═════ DATA SECTION

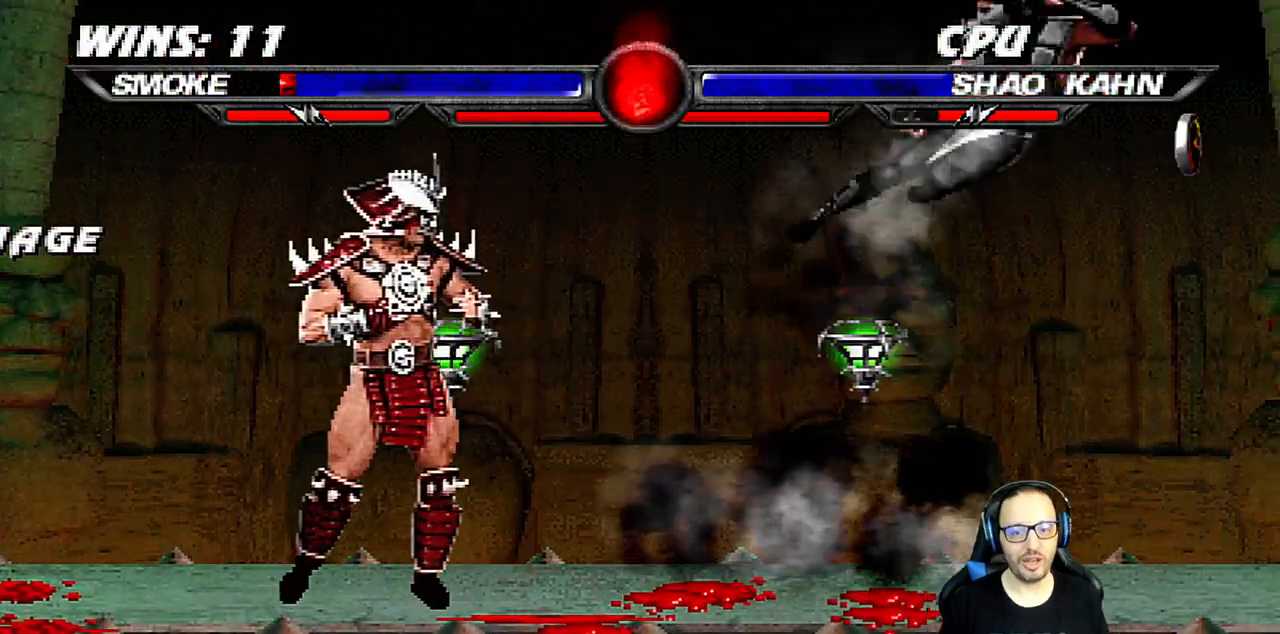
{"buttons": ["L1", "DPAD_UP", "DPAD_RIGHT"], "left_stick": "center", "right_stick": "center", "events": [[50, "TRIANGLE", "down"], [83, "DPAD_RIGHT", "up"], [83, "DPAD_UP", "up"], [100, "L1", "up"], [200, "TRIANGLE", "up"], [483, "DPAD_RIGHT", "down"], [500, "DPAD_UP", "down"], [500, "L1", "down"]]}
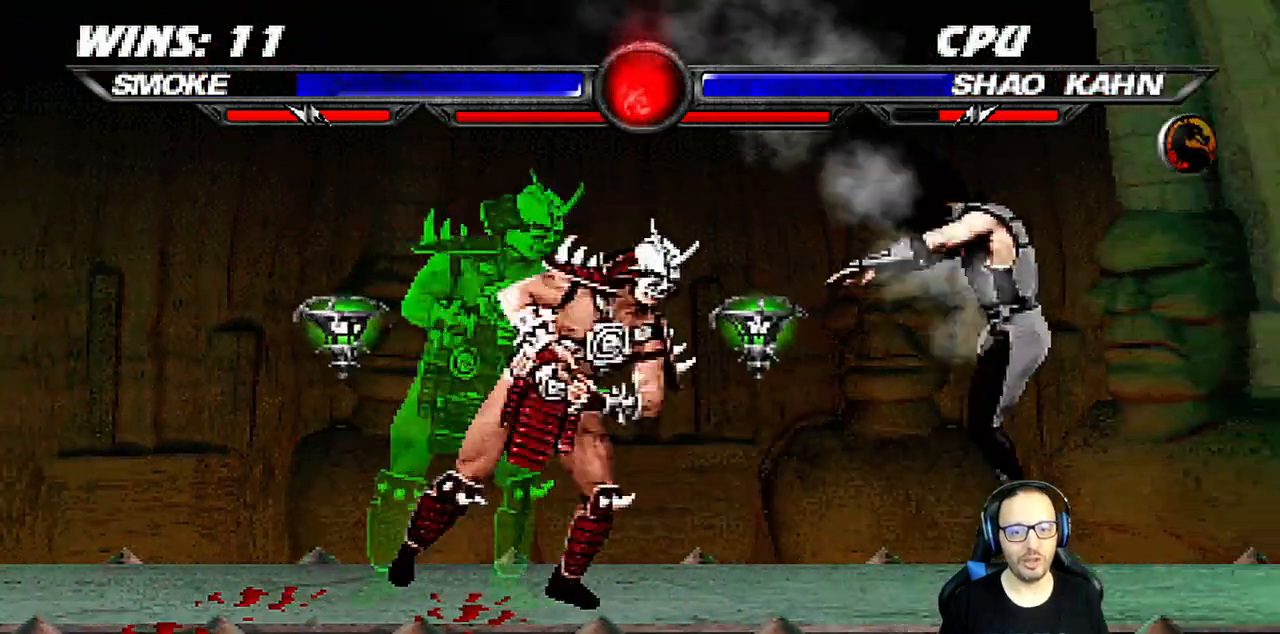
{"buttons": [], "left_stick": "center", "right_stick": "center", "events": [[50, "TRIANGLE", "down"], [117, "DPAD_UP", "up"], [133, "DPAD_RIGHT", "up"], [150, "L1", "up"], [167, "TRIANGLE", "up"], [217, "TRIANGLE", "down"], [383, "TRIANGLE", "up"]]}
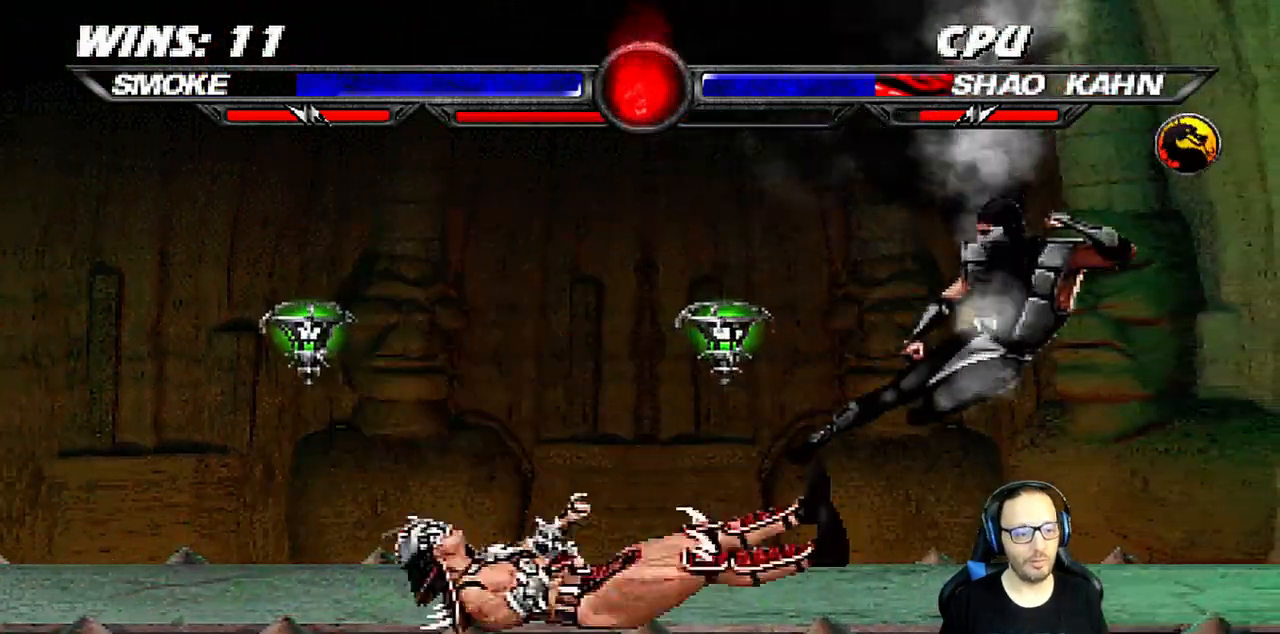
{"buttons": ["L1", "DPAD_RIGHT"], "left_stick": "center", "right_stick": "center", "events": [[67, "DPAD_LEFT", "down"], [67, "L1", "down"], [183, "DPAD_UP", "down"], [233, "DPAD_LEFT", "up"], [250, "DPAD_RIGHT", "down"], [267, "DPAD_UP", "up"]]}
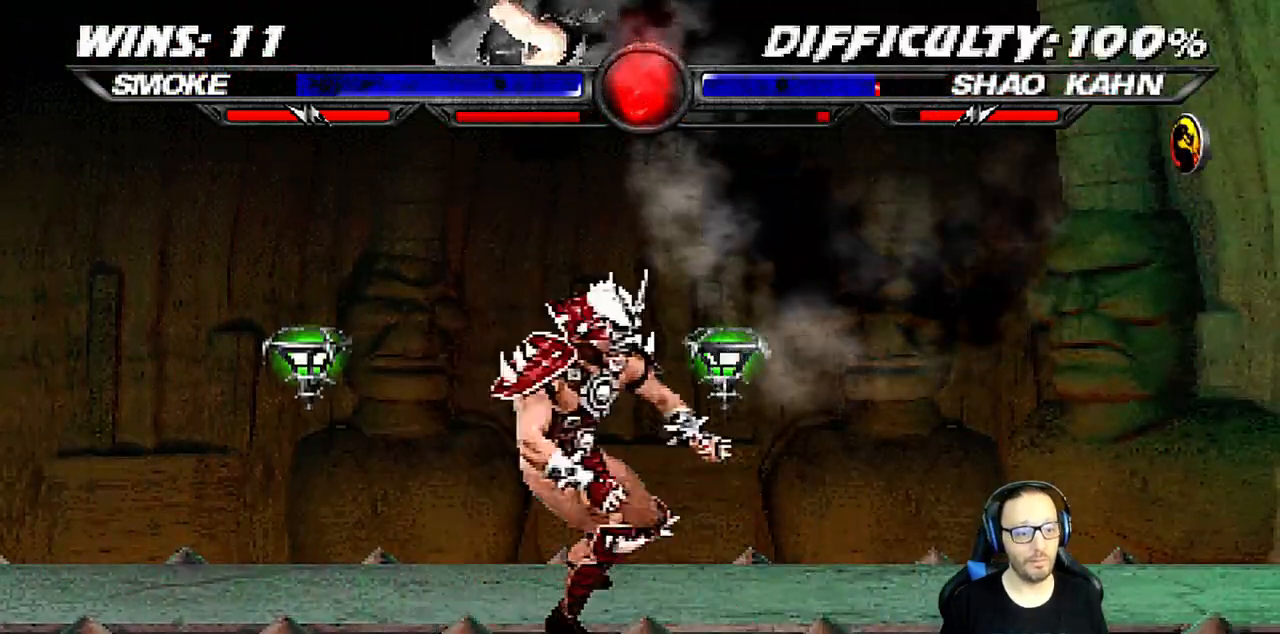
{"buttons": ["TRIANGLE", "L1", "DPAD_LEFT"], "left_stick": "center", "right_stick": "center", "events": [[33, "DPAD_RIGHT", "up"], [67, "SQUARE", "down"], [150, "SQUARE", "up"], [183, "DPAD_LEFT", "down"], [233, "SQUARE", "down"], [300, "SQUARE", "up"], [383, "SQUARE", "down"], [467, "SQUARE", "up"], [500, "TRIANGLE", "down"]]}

══════════

**PROBLEM REQUIREMENTS:**
Write out every line above exactly as it is, leaving out the pictures.

**WRITTEN SOLUTION:**
{"buttons": ["L1", "DPAD_UP", "DPAD_RIGHT"], "left_stick": "center", "right_stick": "center", "events": [[50, "TRIANGLE", "down"], [83, "DPAD_RIGHT", "up"], [83, "DPAD_UP", "up"], [100, "L1", "up"], [200, "TRIANGLE", "up"], [483, "DPAD_RIGHT", "down"], [500, "DPAD_UP", "down"], [500, "L1", "down"]]}
{"buttons": [], "left_stick": "center", "right_stick": "center", "events": [[50, "TRIANGLE", "down"], [117, "DPAD_UP", "up"], [133, "DPAD_RIGHT", "up"], [150, "L1", "up"], [167, "TRIANGLE", "up"], [217, "TRIANGLE", "down"], [383, "TRIANGLE", "up"]]}
{"buttons": ["L1", "DPAD_RIGHT"], "left_stick": "center", "right_stick": "center", "events": [[67, "DPAD_LEFT", "down"], [67, "L1", "down"], [183, "DPAD_UP", "down"], [233, "DPAD_LEFT", "up"], [250, "DPAD_RIGHT", "down"], [267, "DPAD_UP", "up"]]}
{"buttons": ["TRIANGLE", "L1", "DPAD_LEFT"], "left_stick": "center", "right_stick": "center", "events": [[33, "DPAD_RIGHT", "up"], [67, "SQUARE", "down"], [150, "SQUARE", "up"], [183, "DPAD_LEFT", "down"], [233, "SQUARE", "down"], [300, "SQUARE", "up"], [383, "SQUARE", "down"], [467, "SQUARE", "up"], [500, "TRIANGLE", "down"]]}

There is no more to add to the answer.